History of Faculty
THE Faculty of Advocates as a body dates back to the foundation of the College of Justice in 1532, although individual Advocates were probably working in the courts even earlier. It has had a central role in maintaining and developing Scots law as a distinctive legal system.
All Advocates are members of the Faculty, which requires lawyers who wish to become Advocates to be trained to a high standard in the skills of advocacy. The aim of the Faculty is to secure that high quality legal advice and representation is available to anyone who needs it, throughout Scotland.
Advocates appear in courts and tribunals all over Scotland as well as in the UK Supreme Court, the Court of Justice of the European Union and the European Court of Human Rights.
In 2014, the then Lord President, the Rt Hon Lord Gill, said the qualities which the Faculty represented were: “…a commitment to excellence, a commitment to scholarship and learning, a commitment to the noblest ideals of professional conduct, and, above all, a commitment to justice for all in our society.”
Over the centuries, the Faculty’s membership has included a number of celebrated figures such as Sir Walter Scott, Robert Louis Stevenson, James Boswell and Alexander McCall Smith.
Dame Margaret Kidd was the first woman to join the Faculty, in 1923. In 1948, she became the first woman in the United Kingdom and Commonwealth to be appointed King’s Counsel, or take Silk, as it is also called. As Keeper of the Library from 1956 to 1969, she was the Faculty’s first female office-bearer.

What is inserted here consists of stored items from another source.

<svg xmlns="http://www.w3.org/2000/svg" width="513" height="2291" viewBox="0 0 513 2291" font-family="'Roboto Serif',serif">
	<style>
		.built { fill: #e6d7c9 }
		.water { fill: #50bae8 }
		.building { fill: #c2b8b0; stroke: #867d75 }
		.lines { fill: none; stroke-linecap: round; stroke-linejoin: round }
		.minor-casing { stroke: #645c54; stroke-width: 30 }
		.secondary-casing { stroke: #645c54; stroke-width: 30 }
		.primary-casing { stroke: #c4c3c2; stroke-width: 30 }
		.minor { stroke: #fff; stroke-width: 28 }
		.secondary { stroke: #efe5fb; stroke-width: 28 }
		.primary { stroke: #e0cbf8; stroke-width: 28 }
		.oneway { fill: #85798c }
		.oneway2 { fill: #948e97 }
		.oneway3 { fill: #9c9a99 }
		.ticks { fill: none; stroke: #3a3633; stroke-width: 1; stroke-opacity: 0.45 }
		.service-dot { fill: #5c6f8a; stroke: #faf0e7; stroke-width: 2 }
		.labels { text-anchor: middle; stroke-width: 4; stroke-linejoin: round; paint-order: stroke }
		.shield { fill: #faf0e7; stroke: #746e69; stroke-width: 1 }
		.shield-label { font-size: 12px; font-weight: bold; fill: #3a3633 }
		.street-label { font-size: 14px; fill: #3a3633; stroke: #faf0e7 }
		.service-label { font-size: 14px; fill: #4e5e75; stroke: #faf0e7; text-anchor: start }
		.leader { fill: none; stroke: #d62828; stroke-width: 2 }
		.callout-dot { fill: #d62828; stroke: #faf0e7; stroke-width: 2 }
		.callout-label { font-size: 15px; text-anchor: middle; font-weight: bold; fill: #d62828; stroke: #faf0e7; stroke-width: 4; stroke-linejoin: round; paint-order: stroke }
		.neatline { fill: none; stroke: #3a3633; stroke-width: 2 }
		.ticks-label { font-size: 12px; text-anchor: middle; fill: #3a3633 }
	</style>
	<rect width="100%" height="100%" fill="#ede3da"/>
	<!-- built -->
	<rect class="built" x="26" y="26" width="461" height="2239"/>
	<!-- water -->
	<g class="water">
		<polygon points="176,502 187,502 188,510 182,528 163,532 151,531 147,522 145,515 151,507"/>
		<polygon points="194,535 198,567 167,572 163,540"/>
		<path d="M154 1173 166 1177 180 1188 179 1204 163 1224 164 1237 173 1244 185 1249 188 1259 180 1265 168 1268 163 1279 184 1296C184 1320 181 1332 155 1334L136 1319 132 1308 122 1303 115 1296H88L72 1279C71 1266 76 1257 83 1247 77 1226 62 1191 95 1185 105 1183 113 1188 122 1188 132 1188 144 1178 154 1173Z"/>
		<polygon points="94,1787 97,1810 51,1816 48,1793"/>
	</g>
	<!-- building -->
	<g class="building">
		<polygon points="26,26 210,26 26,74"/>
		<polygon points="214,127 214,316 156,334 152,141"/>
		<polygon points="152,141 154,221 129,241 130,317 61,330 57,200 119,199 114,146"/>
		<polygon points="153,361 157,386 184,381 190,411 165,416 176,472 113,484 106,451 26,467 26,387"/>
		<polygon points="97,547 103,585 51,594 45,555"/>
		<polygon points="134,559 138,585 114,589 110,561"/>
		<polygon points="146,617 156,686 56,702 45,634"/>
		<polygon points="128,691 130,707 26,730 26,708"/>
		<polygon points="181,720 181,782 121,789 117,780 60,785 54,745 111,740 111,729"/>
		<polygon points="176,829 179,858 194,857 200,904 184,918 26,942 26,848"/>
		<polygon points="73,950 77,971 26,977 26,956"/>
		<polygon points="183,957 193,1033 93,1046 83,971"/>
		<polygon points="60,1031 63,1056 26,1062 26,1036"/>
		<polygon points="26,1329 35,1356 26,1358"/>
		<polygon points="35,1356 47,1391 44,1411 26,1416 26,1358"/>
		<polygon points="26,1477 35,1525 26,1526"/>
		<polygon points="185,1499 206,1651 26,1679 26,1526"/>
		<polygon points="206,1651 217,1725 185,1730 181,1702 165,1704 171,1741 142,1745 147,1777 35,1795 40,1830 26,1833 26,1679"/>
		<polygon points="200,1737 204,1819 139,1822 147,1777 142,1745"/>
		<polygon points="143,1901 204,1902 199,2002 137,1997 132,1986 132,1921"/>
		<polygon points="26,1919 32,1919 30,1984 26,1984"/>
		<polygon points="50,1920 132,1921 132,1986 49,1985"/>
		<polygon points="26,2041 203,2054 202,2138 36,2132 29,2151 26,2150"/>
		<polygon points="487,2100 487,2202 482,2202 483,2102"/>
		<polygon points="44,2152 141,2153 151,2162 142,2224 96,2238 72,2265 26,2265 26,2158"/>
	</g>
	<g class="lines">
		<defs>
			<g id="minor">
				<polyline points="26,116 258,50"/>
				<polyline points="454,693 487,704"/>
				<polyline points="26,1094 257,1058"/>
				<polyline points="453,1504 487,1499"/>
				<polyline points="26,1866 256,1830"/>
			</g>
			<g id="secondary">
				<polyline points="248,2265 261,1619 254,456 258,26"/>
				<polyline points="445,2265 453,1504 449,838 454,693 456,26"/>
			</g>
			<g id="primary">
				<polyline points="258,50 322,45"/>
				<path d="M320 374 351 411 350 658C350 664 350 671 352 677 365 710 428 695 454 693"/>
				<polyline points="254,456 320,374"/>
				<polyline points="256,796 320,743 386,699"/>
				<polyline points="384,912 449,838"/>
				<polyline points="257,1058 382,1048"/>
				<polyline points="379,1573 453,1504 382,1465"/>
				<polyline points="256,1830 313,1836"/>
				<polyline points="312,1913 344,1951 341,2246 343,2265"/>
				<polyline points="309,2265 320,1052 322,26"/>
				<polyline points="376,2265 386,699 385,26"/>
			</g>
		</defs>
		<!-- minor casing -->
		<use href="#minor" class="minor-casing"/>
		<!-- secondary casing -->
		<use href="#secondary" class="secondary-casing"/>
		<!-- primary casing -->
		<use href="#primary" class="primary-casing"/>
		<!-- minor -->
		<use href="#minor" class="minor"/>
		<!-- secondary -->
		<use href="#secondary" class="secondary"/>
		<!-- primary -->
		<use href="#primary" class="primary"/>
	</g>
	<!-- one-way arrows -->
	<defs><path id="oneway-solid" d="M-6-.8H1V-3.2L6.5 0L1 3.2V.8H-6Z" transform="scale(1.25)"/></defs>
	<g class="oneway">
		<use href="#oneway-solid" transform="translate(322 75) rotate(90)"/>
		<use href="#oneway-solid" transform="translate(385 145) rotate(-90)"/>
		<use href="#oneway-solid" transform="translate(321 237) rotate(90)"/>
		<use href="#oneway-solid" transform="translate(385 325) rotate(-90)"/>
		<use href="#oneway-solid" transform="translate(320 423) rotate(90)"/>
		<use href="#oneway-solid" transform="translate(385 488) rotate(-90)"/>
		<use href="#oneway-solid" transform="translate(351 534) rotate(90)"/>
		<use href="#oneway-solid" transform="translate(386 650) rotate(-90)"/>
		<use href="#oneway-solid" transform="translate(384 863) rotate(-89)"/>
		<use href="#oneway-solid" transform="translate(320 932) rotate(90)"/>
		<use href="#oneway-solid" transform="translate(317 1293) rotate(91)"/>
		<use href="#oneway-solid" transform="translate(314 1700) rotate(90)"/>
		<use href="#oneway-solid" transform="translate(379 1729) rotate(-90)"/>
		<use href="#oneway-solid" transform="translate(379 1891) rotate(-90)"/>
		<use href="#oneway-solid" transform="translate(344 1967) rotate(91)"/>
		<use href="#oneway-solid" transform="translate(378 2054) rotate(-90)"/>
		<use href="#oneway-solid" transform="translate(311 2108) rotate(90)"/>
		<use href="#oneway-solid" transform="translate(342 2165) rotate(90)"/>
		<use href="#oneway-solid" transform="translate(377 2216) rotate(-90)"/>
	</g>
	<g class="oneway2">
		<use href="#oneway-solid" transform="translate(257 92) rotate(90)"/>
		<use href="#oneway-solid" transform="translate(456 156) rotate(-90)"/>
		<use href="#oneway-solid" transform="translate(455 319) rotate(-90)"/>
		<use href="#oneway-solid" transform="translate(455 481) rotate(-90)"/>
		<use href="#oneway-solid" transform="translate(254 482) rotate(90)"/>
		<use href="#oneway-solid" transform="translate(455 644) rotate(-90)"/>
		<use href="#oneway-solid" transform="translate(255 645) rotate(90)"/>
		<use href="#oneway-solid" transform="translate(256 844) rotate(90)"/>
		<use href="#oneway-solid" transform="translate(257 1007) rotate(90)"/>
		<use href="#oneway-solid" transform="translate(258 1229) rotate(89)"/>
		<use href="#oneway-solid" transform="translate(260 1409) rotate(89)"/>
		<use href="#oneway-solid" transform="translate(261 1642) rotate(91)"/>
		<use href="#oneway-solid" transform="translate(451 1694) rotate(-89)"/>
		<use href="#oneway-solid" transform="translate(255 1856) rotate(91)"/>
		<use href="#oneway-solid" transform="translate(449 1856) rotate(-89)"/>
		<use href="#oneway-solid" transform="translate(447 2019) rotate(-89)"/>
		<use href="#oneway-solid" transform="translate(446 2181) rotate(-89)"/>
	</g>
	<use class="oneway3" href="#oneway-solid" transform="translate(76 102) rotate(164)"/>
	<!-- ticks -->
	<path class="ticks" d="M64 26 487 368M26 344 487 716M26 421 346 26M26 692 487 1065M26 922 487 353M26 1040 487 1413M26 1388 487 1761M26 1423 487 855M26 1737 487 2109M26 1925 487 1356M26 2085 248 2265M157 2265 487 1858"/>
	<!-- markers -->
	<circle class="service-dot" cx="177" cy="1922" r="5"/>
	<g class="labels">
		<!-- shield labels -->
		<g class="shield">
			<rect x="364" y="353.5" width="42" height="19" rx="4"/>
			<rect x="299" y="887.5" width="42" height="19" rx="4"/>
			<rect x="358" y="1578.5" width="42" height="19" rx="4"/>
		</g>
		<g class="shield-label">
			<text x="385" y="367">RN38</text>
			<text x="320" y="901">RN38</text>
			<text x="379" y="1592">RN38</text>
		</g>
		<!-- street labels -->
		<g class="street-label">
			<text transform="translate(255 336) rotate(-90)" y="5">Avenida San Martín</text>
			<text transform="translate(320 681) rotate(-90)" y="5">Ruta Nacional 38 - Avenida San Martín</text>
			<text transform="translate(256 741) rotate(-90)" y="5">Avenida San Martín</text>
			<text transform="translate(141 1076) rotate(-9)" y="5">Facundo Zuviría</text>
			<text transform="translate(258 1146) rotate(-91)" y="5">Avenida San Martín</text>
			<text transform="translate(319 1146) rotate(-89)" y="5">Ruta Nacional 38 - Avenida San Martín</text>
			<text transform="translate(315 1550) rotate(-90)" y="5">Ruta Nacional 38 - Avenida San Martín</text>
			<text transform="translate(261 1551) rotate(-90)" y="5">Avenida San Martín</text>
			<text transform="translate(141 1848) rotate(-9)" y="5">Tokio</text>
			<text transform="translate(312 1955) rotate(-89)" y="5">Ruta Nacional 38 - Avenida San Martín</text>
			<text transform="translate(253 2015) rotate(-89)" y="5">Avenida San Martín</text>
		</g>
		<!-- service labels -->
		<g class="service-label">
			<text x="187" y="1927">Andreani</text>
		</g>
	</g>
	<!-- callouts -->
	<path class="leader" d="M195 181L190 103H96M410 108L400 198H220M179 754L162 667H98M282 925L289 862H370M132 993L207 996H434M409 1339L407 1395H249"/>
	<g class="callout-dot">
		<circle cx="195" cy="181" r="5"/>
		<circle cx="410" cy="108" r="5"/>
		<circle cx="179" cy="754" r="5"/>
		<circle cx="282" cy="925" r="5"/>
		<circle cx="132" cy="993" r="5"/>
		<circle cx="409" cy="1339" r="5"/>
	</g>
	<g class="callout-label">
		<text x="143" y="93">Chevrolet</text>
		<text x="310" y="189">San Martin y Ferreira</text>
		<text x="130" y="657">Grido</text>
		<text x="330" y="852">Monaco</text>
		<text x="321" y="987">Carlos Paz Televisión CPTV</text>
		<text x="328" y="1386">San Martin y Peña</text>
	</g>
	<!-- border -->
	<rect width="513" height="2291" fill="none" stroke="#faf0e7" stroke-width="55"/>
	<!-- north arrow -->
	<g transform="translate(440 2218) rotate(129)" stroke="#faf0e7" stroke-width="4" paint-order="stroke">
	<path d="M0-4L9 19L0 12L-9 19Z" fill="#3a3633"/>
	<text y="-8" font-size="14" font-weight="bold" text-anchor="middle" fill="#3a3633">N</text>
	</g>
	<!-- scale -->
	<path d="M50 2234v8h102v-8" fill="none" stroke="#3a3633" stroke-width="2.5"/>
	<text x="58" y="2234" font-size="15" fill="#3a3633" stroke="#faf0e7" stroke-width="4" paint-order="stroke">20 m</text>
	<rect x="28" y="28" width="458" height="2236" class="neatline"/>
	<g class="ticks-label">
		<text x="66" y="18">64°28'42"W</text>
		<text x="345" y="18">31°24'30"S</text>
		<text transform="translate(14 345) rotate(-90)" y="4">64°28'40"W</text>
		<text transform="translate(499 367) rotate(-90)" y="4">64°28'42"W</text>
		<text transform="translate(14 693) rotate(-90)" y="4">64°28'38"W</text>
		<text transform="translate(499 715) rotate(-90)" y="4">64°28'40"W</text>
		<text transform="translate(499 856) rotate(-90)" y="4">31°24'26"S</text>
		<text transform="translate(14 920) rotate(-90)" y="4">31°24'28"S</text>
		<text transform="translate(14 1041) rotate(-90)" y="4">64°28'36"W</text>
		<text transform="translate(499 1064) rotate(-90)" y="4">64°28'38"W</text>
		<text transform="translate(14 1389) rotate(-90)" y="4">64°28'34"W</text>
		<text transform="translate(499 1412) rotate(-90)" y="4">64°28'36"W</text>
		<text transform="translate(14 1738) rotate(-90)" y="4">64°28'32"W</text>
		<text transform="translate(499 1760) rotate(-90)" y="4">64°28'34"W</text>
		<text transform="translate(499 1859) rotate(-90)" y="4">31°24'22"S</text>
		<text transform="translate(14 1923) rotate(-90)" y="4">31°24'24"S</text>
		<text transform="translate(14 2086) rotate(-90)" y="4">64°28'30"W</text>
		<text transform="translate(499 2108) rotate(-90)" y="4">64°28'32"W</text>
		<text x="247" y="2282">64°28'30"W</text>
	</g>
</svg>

The distinction of being the first woman appointed a Senator of the College of Justice (1996) belongs to Lady Cosgrove, who, as Hazel Aronson, joined the Faculty in 1968. She served in the Inner House, another female first, and retired in 2006.
The Advocates Library dates from 1689, and by the 1850s it had become, in effect, Scotland’s national library. In 1925, the Faculty gifted to the nation some 750,000 non-legal books, pamphlets, maps and sheet music, and the National Library of Scotland was established.
Today, the Advocates Library is widely regarded as the finest working law library in the UK.